De acordo com a defesa do trabalhador, não dá para atribuir a ele ato de improbidade ou mau procedimento, apontados pela empresa para justificar falta grave e sustentar, “com base em fato isolado”, a justa causa aplicada para a terminação do contrato de trabalho.
O caso percorreu todas as instâncias.
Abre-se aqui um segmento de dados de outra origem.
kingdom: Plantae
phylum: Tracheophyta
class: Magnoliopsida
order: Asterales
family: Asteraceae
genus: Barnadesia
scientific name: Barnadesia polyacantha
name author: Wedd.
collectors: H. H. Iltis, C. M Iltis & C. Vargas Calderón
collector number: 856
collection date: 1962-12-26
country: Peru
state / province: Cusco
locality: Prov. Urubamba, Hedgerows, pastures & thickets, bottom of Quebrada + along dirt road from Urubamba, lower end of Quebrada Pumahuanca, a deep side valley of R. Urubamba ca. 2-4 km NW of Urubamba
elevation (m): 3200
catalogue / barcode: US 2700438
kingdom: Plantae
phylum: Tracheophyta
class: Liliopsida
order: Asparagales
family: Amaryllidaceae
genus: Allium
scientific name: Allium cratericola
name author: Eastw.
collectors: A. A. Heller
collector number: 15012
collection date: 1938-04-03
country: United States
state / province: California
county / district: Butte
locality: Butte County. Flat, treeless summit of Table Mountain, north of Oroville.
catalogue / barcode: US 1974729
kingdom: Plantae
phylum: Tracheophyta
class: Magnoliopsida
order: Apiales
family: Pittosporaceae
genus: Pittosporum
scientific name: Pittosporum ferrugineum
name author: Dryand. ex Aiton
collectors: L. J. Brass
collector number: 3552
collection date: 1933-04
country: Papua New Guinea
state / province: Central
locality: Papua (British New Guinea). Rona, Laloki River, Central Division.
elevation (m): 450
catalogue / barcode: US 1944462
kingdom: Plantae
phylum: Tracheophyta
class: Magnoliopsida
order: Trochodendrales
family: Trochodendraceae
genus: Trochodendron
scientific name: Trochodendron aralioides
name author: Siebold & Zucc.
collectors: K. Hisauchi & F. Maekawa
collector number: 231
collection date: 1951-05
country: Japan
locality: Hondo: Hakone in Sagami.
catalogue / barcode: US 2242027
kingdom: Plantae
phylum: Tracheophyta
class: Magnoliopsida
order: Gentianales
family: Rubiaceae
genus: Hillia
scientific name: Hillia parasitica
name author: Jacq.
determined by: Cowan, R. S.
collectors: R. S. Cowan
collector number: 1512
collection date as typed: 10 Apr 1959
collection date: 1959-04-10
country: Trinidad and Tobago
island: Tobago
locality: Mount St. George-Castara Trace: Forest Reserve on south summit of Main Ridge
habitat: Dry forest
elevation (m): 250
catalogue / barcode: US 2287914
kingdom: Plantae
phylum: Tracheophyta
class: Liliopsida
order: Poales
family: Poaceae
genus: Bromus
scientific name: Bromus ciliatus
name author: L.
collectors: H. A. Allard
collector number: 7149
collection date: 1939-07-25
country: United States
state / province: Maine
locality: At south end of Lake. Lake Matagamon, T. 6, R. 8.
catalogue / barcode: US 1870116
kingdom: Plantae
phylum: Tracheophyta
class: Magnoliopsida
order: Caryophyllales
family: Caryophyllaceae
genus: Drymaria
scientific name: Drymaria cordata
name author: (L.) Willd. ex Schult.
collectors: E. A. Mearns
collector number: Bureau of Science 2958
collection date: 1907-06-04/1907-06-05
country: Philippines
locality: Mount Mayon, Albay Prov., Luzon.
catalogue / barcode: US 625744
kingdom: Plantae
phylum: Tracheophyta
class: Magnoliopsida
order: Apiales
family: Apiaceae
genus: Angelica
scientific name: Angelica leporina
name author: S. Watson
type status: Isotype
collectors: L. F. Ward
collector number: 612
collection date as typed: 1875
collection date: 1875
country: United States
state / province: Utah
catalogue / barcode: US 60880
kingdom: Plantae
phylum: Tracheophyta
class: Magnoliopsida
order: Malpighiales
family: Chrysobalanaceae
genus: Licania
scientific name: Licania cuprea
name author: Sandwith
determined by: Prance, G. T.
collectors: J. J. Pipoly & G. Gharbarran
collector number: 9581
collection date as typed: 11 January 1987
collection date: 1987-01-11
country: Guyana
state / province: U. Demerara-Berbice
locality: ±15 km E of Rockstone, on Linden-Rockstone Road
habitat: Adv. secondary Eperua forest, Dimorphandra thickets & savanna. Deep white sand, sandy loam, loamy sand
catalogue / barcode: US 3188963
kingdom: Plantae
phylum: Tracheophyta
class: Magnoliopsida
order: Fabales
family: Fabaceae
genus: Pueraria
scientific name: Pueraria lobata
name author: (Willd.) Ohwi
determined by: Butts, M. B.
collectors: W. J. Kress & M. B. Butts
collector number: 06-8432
No Tribunal Superior do Trabalho (TST), a 5ª Turma aplicou precedente de que a manipulação de cartão de ponto, mesmo que flagrada por apenas uma vez, “configura falta grave o suficiente a romper a fidúcia necessária que deve reger as relações de trabalho”. No entendimento dos ministros, “trata-se, pois, de ato de desonestidade, grave o suficiente a romper o vínculo laboral com aplicação da penalidade máxima” (RRAg-10072-67.2022.5.15.0055).
Para o advogado Rafael Camargo Felisbino, a decisão, embora compreensível sob o ponto de vista da efetividade da execução e da autonomia da vontade do devedor, colide com o princípio da legalidade estrita que rege o saque do FGTS. “O Judiciário deve zelar por soluções eficazes, mas dentro dos marcos legais e da função social dos institutos envolvidos”, diz.
Ainda segundo o advogado, a decisão levanta discussões importantes sobre os limites legais do uso do fundo. “Nem mesmo o consentimento do trabalhador pode servir como autorização para uso fora das hipóteses legais, pois os recursos do FGTS têm destinação legal vinculada e integram uma estrutura que também serve a fins coletivos, como o financiamento de políticas públicas de habitação e saneamento”, afirma ele, acrescentando que a iniciativa pode representar um “precedente perigoso”.
O Ministério do Trabalho e Emprego diz, em nota, que não há previsão legal para o saque do FGTS para pagamento de honorários advocatícios. E cita decisão do Superior Tribunal de Justiça (STJ) contrária à liberação de recursos do fundo para essa hipótese (REsp 1913811).
No julgamento, a 4ª Turma entendeu que o saldo do FGTS não pode ser bloqueado para o pagamento de créditos relacionados a honorários advocatícios – sejam contratuais ou sucumbenciais, em razão da impenhorabilidade absoluta prevista no artigo 2º, parágrafo 2º, da Lei nº 8.036, de 1990.
De acordo com os ministros, as circunstâncias que autorizam o saque do FGTS são restritas e destinam-se a garantir suporte financeiro ao trabalhador em casos que possam comprometer gravemente sua subsistência e dignidade, como no desemprego involuntário, aposentadoria e doenças graves.
Para os ministros, os honorários advocatícios, embora reconhecidos como créditos de natureza alimentar, não têm o mesmo grau de urgência e essencialidade que os créditos alimentícios tradicionais, o que justifica o tratamento diferenciado.
A jurisprudência do STJ, segundo Samanta de Lima Soares Moreira Leite Diniz, do Innocenti Advogados Associados, tem admitido a penhora de salários e vencimentos para o pagamento de prestações alimentícias, mas não estende essa possibilidade ao FGTS, que possui regramento próprio e finalidades específicas, como garantir a subsistência do trabalhador em momentos de vulnerabilidade.
“As autorizações judiciais para pagamento de dívidas do trabalhador fora das hipóteses previstas na Lei nº 8.06/1990 violam o ordenamento jurídico e o entendimento consolidado dos tribunais superiores, que reconhecem o FGTS como impenhorável”, afirma a advogada.
Caso decisões semelhantes passem a ser proferidas, haveria, acrescenta, o risco de desvirtuamento da finalidade social do fundo e comprometimento de políticas públicas que utilizam seus recursos, especialmente os programas de habitação popular, que são financiados em larga escala com verbas do FGTS.